Exercise —
Search the material below for the word "pinky" and copy every line in which it occurs.

Provided data —
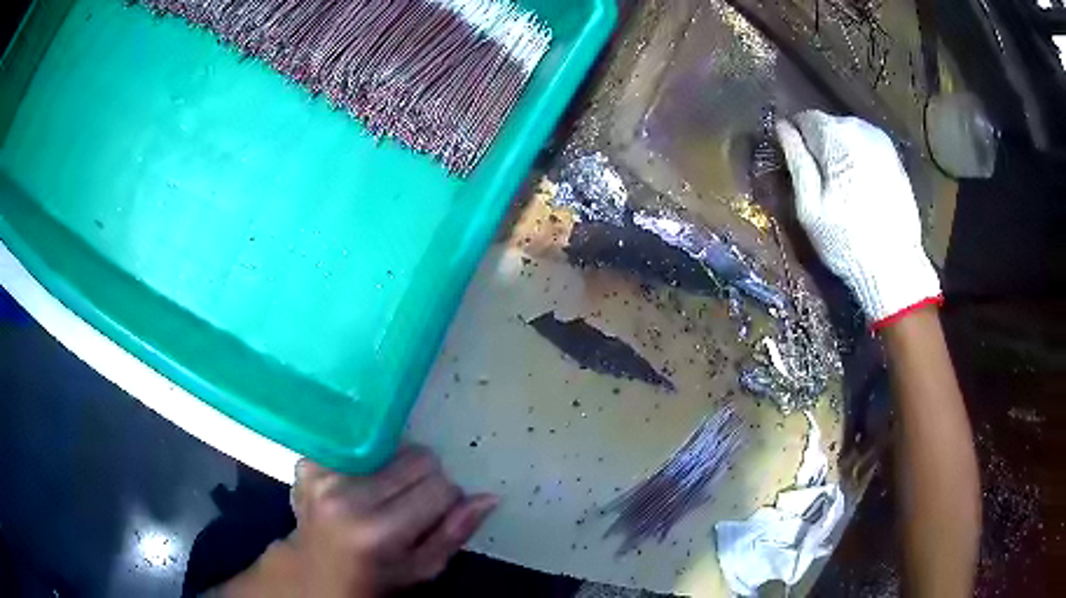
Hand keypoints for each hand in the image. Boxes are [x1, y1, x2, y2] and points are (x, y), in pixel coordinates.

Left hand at [219, 446, 497, 597]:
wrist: (315, 574)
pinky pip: (358, 444)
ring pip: (392, 446)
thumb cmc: (374, 579)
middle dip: (423, 480)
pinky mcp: (309, 464)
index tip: (434, 515)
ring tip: (382, 497)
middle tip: (407, 506)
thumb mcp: (420, 570)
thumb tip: (488, 497)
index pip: (440, 487)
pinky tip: (359, 485)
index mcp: (379, 531)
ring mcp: (324, 476)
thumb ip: (454, 534)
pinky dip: (367, 461)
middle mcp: (348, 497)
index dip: (446, 501)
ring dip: (395, 469)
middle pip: (417, 459)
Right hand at [776, 110, 940, 327]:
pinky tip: (860, 187)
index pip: (805, 118)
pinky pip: (867, 147)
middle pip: (829, 124)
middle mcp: (861, 129)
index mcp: (837, 135)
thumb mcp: (809, 205)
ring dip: (840, 151)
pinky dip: (859, 159)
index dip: (795, 137)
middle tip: (818, 180)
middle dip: (819, 144)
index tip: (794, 162)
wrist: (896, 268)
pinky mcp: (896, 159)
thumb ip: (796, 159)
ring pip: (849, 134)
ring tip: (841, 185)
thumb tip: (782, 126)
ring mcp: (883, 143)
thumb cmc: (846, 240)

Answer box —
pinky pip: (358, 444)
pinky mcp: (309, 464)
pinky tip: (359, 485)
pinky dip: (367, 461)
pinky tip: (860, 187)
pinky pip: (867, 147)
pinky dip: (859, 159)
pinky mcp: (896, 159)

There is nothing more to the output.